Machine Learning with Scikit-learn

The Machine Learning Workflow

Data Prep: Load and clean data (using Pandas/NumPy).
Feature Selection: Pick inputs (X) and target (y).
Split: Divide data into training and testing sets.
Train: Fit a model to the training data.
Evaluate: Test performance on the testing set.

Linear Regression Example

from sklearn.model_selection import train_test_split
from sklearn.linear_model import LinearRegression
from sklearn.metrics import mean_squared_error

# Split data
X_train, X_test, y_train, y_test = train_test_split(X, y, test_size=0.2)

# Train model
model = LinearRegression()
model.fit(X_train, y_train)

# Predict and Evaluate
preds = model.predict(X_test)
print(f"MSE: {mean_squared_error(y_test, preds)}")

Classification with Random Forest

from sklearn.ensemble import RandomForestClassifier

clf = RandomForestClassifier(n_estimators=100)
clf.fit(X_train, y_train)
print(f"Accuracy: {clf.score(X_test, y_test)}")

Scaling and Preprocessing

Many algorithms require normalized data. Use StandardScaler or MinMaxScaler.
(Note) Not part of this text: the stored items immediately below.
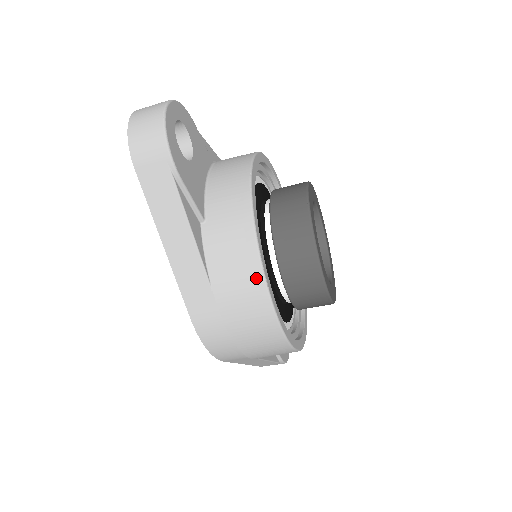
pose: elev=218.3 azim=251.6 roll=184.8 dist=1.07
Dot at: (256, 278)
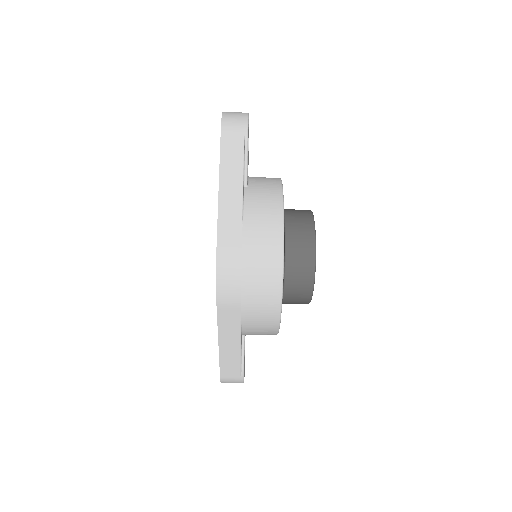
Dot at: (278, 222)
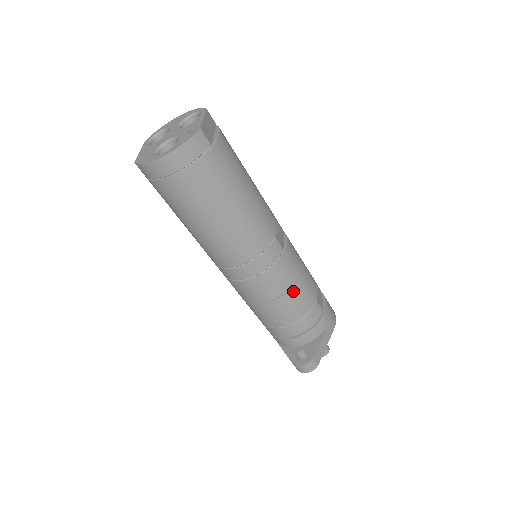
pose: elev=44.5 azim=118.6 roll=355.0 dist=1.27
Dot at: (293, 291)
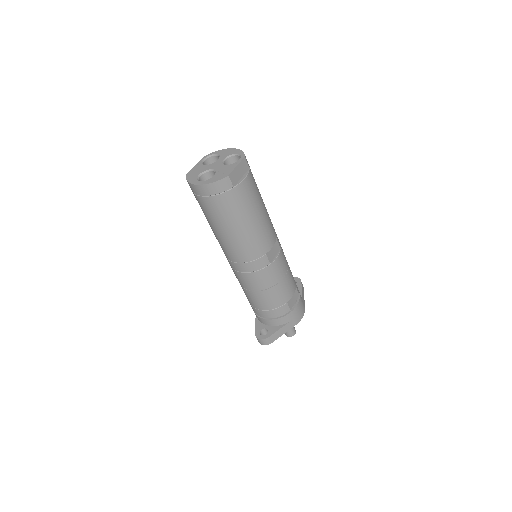
Dot at: (269, 291)
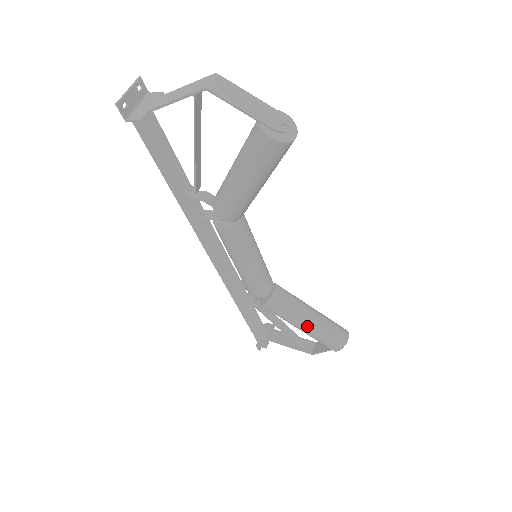
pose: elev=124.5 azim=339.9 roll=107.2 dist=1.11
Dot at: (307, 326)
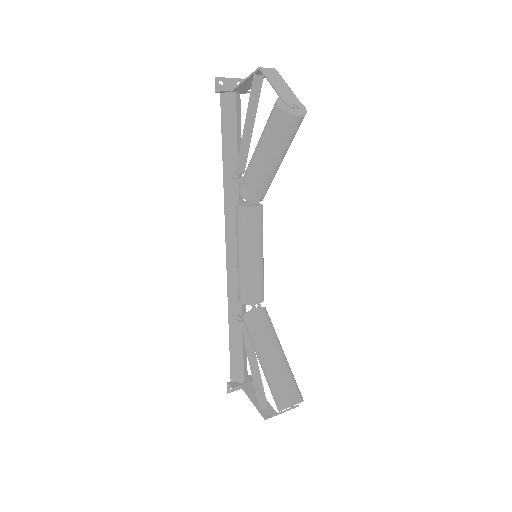
Dot at: (266, 359)
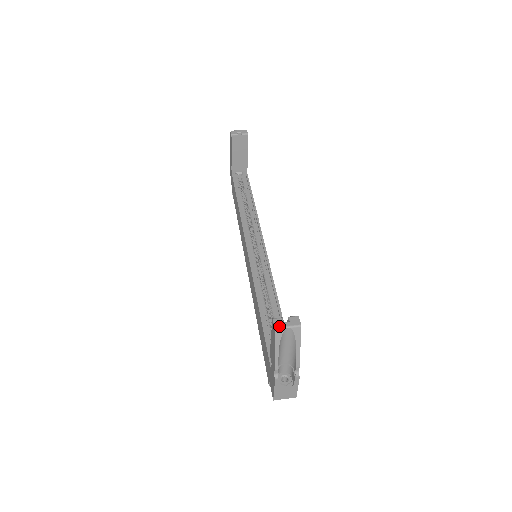
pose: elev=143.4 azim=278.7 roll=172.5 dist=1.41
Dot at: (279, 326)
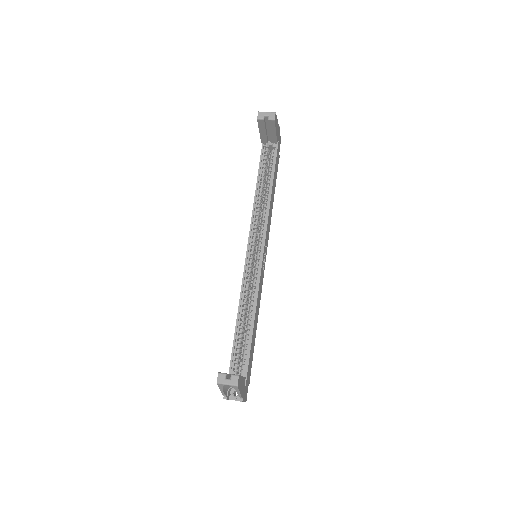
Dot at: (220, 382)
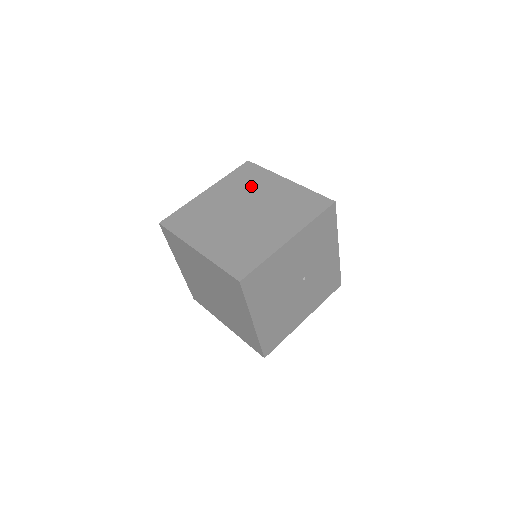
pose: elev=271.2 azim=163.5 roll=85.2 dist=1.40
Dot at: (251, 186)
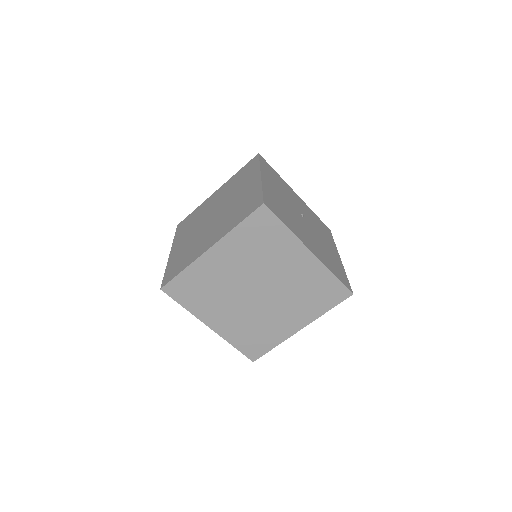
Dot at: (198, 217)
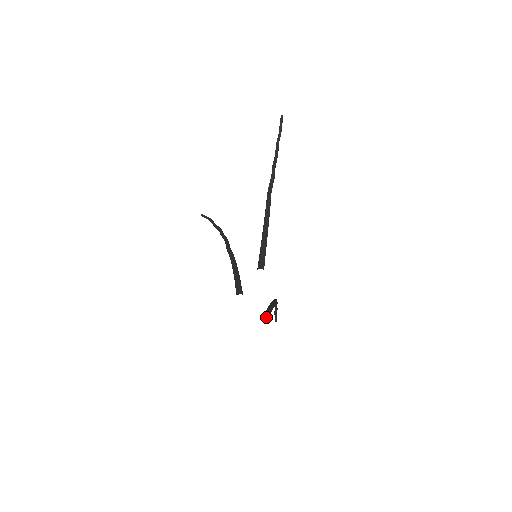
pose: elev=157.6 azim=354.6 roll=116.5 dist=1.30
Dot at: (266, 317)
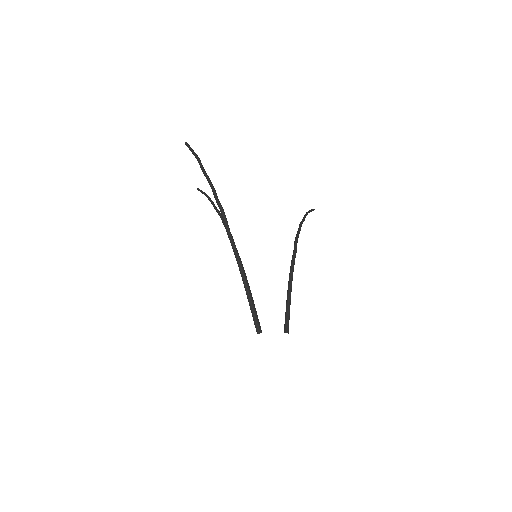
Dot at: (286, 325)
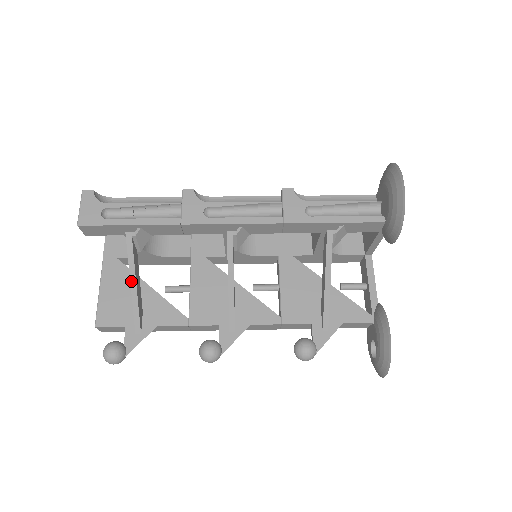
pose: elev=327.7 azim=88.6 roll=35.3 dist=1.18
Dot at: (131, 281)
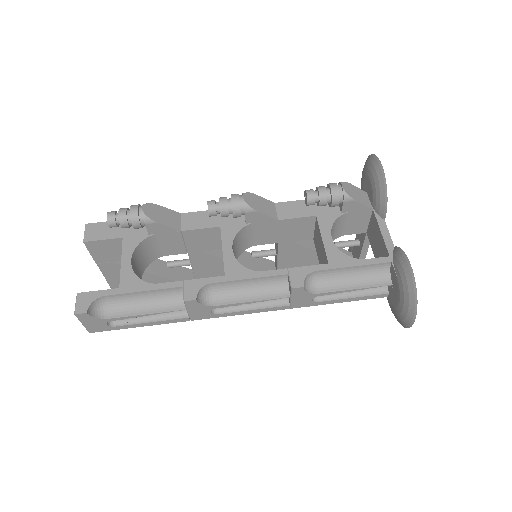
Dot at: occluded
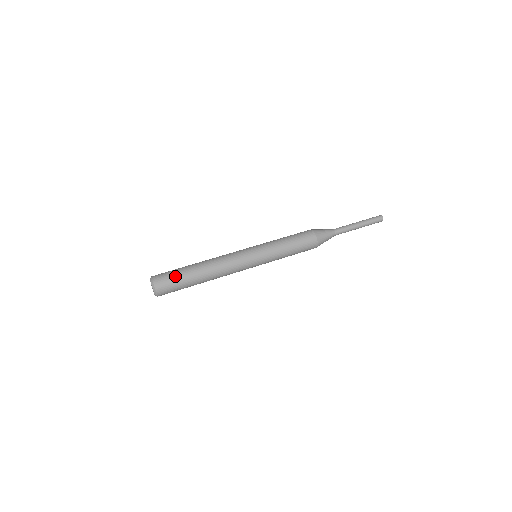
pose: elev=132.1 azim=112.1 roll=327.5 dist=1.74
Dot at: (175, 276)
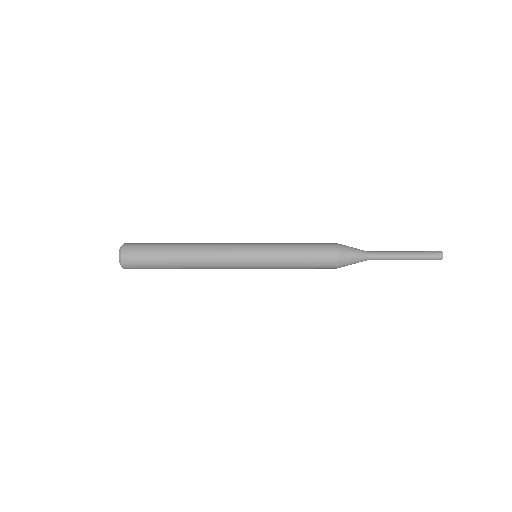
Dot at: (149, 246)
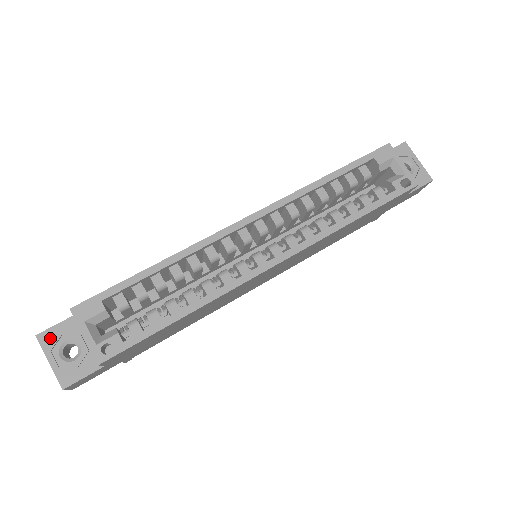
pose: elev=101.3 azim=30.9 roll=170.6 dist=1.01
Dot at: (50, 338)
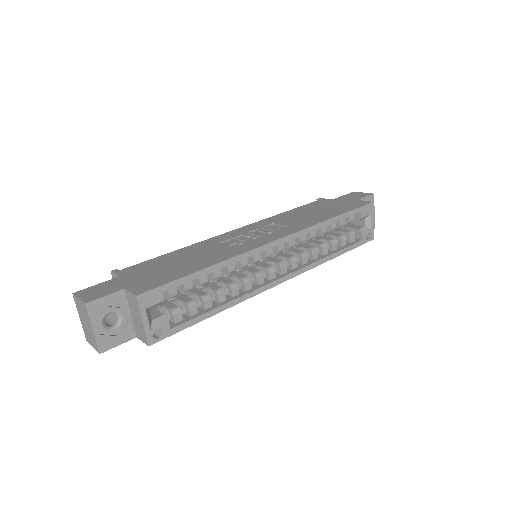
Dot at: (98, 308)
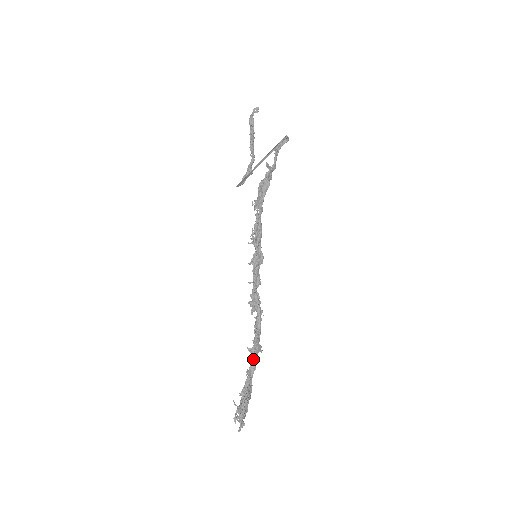
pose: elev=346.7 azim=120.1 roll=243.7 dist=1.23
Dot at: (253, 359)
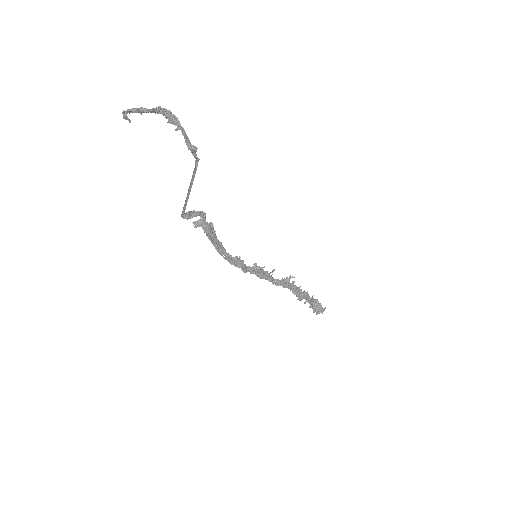
Dot at: occluded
from sklearn.preprocessing import StandardScaler

scaler = StandardScaler()
X_scaled = scaler.fit_transform(X)

✅ Practice (45 minutes)

Install scikit-learn: pip install scikit-learn.
Load the built-in "iris" dataset (datasets.load_iris()).
Train a Logistic Regression model to classify iris species.
Use classification_report to see precision, recall, and F1-score.
Tune a hyperparameter (like n_estimators) and observe the effect.